Avoidance Coping: Why crochet is bad for my health

avoidance coping

It came in the mail the other day. Believing the envelope contained another bill, I opened it hastily, not suspecting that the contents would rock my world. The letter inside was a simple referral from my military health insurance carrier, but the type-written words on that paper may as well have said, “You’re officially nuts. Get therapy now.”

My new doctor at the Naval Health clinic had recently discovered that I had high blood pressure for the first time in my life. Following his guidance, I’d lost ten pounds, exercised more, drastically improved my diet, and began taking a low-dose of blood pressure medication. 

I felt terrific. However, when I sat on the window seat beside my bed to take my blood pressure each day, the little machine told another story. My doc doubled my meds, but my numbers were still high. 

“Are you under any stress?” he finally asked. I spilled the beans.

The year 2020 was supposed to be a good one for me. My book was to be published in May, and the military charity that I cofounded and managed was beginning its first year of operations. After all those years of handling our family life as a military spouse, I was finally accomplishing my own goals!

However, a pesky little bug came along and thrust the world into a global pandemic. My book events were cancelled, and libraries and bookstores closed. Our nonprofit had to raise funds during an economic crisis. As a hard-working graduate of the Gen X school of hard knocks, I thought I could handle anything. I powered through, using hobbies as an escape when I felt overwhelmed. 

During and after the pandemic, I amassed a seemingly endless repertoire of distracting hobbies to whisk me away from my troubles, including stock investing, weaving pot holders, shell collecting, true crime bingeing, sudoko puzzles, crocheting, cooking, vegetable gardening, refinishing furniture, golf, listening to audio books, collecting vintage glassware, propagating succulents, sailing, candle making, painting, beading, and more.

I now have so many hobbies to distract me from stress, I’m stressed because I don’t have enough time for all my hobbies. 

The Navy clinic doctor told me that stress, or anxiety, is a common cause of high blood pressure. I assured him that I’d be fine, because I had plenty of hobbies to take my mind off all that stress. Turns out, my hobbies may be causing my health problem.  
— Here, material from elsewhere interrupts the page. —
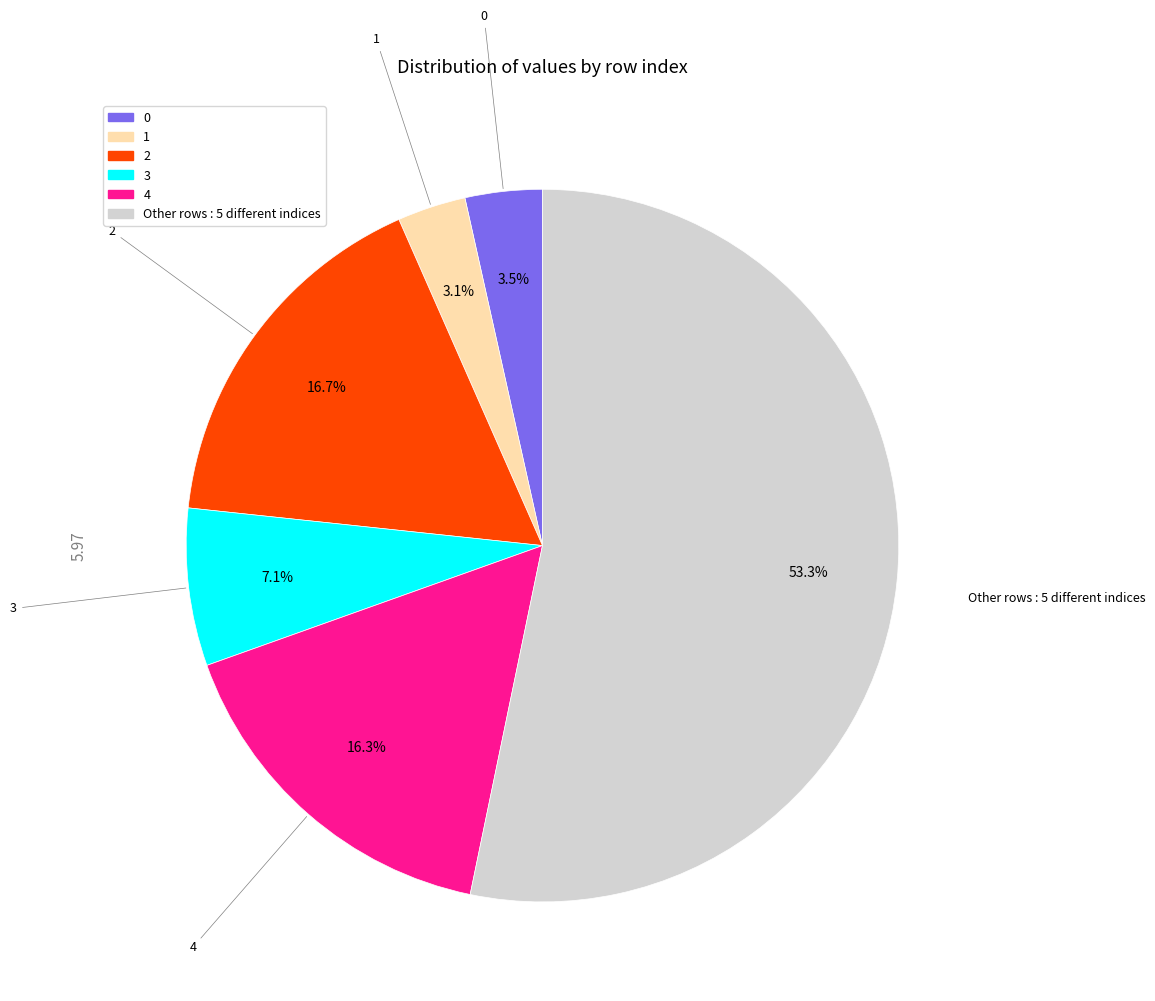

Count the number of slices in the pie.

6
People can form habits to cope with stress that actually intensify anxiety, I learned. Even if a person has not been diagnosed with an anxiety disorder, he or she can develop behavior patterns intended to avoid stress, that paradoxically increase his or her anxiety levels. Chronic procrastination, drug and alcohol abuse, binge eating, and hoarding are obvious dysfunctional coping mechanisms, but other, more subtle behaviors can also create a cycle of avoidance, guilt and stress. 
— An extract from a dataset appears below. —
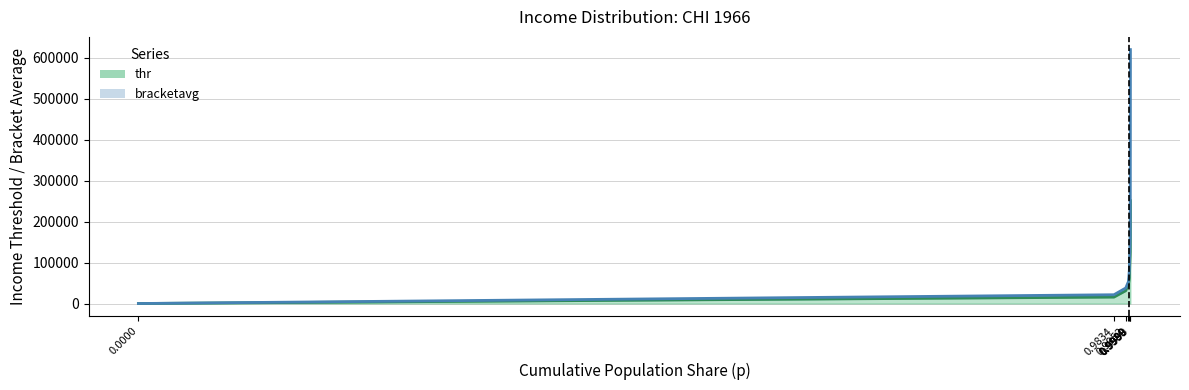

How many lines are shown in the chart?

2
Avoidance coping” is a maladaptive (unhealthy) way of avoiding stress rather than directly managing it. Stressors, such as household clutter, personal conflict, work demands, etc., can snowball when ignored. So avoiding tasks or situations that may seem stressful or overwhelming can only make matters worse. 

There is a fine line between hobbies that we use to refresh, relax and recharge, and those that we turn to for avoidance. When assessing habits and hobbies, it’s important to ask, “Do I feel worse afterward? Am I seeking escape when I’m overwhelmed? Are my relationships, career, hygiene, or household suffering as a result of my pursuits?”

When the Navy clinic doctor suggested “A therapist could help you find things in your past that pre-dispose you to anxiety, and could also help you develop healthier coping strategies,”  all I heard was, “Hey lady, you’re wackadoodle.” The idea of me needing therapy to deal with silly old stress seemed ridiculous, and made me want to binge-watch a limited-series crime documentary or garden for three hours while listening to an audiobook. But I reluctantly agreed to follow his advice, realizing that I needed to make my health a priority, whatever it takes. 

I haven’t scheduled the appointment with my new therapist yet. I’ll do it right after I finish my latest sudoku puzzle.